THE EXPRESS WARRANTIES SET FORTH IN THIS SECTION 4.3 ARE THE EXCLUSIVE WARRANTIES CONCERNING THE SUBJECT MATTER OF THESE TERMS AND CONDITIONS, INCLUDING WITHOUT LIMITATION THE PLATFORM SERVICES AND ANY ADDITIONAL SERVICES. WOOQER HEREBY EXPRESSLY DISCLAIMS (TO THE GREATEST EXTENT PERMISSIBLE UNDER APPLICABLE LAW) ALL OTHER WARRANTIES, EXPRESS, IMPLIED, STATUTORY OR OTHERWISE, RELATING TO THE SUBJECT MATTER OF THESE TERMS AND CONDITIONS, INCLUDING BUT NOT LIMITED TO ANY WARRANTIES OF MERCHANTABILITY, FITNESS FOR A PARTICULAR PURPOSE, TITLE AND NON-INFRINGEMENT AND WARRANTIES ARISING FROM COURSE OF DEALING, COURSE OF PERFORMANCE OR USAGE OF TRADE. WOOQER DOES NOT WARRANT THAT (A) INFORMATION INPUT INTO THE PLATFORM SERVICES WILL BE ACCURATE OR FREE OF ERRORS, (B) THE OPERATION OF THE PLATFORM SERVICES WILL BE COMPLETELY SECURE, ERROR-FREE OR UNINTERRUPTED, OR (C) ALL ERRORS WILL BE CORRECTED. CUSTOMER ASSUMES ALL RISK. FURTHER WOOQER SHALL HAVE NO LIABILITY FOR ANY DELAYS OR INTERRUPTIONS IN ACCESS TO OR USE OF THE PLATFORM SERVICES RESULTING FROM USE OF THE INTERNET AND/OR TELECOMMUNICATIONS CONNECTIONS OR EQUIPMENT.
Excepting only liability for Wooqer's reckless or willful misconduct, Wooqer's liability arising out of its provision of services hereunder, including but not limited to liabilities arising out of Wooqer's negligence, mistakes and omissions, interruptions, delays, errors, or other defects in the platform services or breach of contract arising out of the failure to furnish services whether caused by acts of commission or omissions, shall be limited to the extension of allowances for interruptions as set forth in these Terms and Conditions.
Customer shall make all arrangements with copyright holders, content (all content types supported by Wooqer platform and deployed by Customer) licensing organizations, authors' representatives or other parties for necessary authorizations, clearances or consents with respect to transmission contents ("Consents").
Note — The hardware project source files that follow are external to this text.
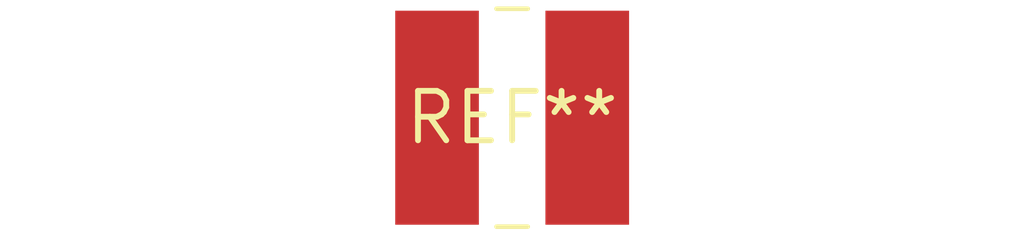
<source format=kicad_pcb>
(kicad_pcb (version 20240108) (generator pcbnew)

  (general
    (thickness 1.6)
  )

  (paper "A4")
  (layers
    (0 "F.Cu" signal)
    (31 "B.Cu" signal)
    (32 "B.Adhes" user "B.Adhesive")
    (33 "F.Adhes" user "F.Adhesive")
    (34 "B.Paste" user)
    (35 "F.Paste" user)
    (36 "B.SilkS" user "B.Silkscreen")
    (37 "F.SilkS" user "F.Silkscreen")
    (38 "B.Mask" user)
    (39 "F.Mask" user)
    (40 "Dwgs.User" user "User.Drawings")
    (41 "Cmts.User" user "User.Comments")
    (42 "Eco1.User" user "User.Eco1")
    (43 "Eco2.User" user "User.Eco2")
    (44 "Edge.Cuts" user)
    (45 "Margin" user)
    (46 "B.CrtYd" user "B.Courtyard")
    (47 "F.CrtYd" user "F.Courtyard")
    (48 "B.Fab" user)
    (49 "F.Fab" user)
    (50 "User.1" user)
    (51 "User.2" user)
    (52 "User.3" user)
    (53 "User.4" user)
    (54 "User.5" user)
    (55 "User.6" user)
    (56 "User.7" user)
    (57 "User.8" user)
    (58 "User.9" user)
  )

  (setup
    (pad_to_mask_clearance 0)
    (pcbplotparams
      (layerselection 0x00010fc_ffffffff)
      (plot_on_all_layers_selection 0x0000000_00000000)
      (disableapertmacros false)
      (usegerberextensions false)
      (usegerberattributes false)
      (usegerberadvancedattributes false)
      (creategerberjobfile false)
      (dashed_line_dash_ratio 12.000000)
      (dashed_line_gap_ratio 3.000000)
      (svgprecision 4)
      (plotframeref false)
      (viasonmask false)
      (mode 1)
      (useauxorigin false)
      (hpglpennumber 1)
      (hpglpenspeed 20)
      (hpglpendiameter 15.000000)
      (dxfpolygonmode false)
      (dxfimperialunits false)
      (dxfusepcbnewfont false)
      (psnegative false)
      (psa4output false)
      (plotreference false)
      (plotvalue false)
      (plotinvisibletext false)
      (sketchpadsonfab false)
      (subtractmaskfromsilk false)
      (outputformat 1)
      (mirror false)
      (drillshape 1)
      (scaleselection 1)
      (outputdirectory "")
    )
  )

  (net 0 "")

  (footprint "L_Wuerth_WE-PD2-Typ-MS" (layer "F.Cu") (at 0 0))

)

</source>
Customers and Users shall indemnify and hold harmless Wooqer and partners ("Partner Services on Platform") against and from any court, administrative, government or agency action, legal case or similar proceeding, whether civil or criminal, private or public, brought against Wooqer and partners arising out of or related to the contents transmitted hereunder.
If either party's performance of these Terms and Conditions or any obligation (other than the obligation to make payments) hereunder is prevented, restricted or interfered with by causes beyond its reasonable control including, but not limited to, acts of God, fire, explosion, vandalism, cable cuts, power outage, tsunamis, storm or other similar occurrence including extraordinary cyber attacks or other terrorist attacks, atmospheric conditions, any law, order, regulation, direction, action or request of the Indian Government or federal, national, state or local governments, then the affected party shall be excused from such performance on a day-to-day basis to the extent of such prevention, restriction or interference.
Wooqer will occasionally update these Terms & Conditions to reflect customer feedback and changes in our Platform Services. When Wooqer posts changes to this statement, Wooqer will revise the "last updated" date at the top of this statement. Wooqer encourages Customers and Users to periodically review these Terms and Conditions.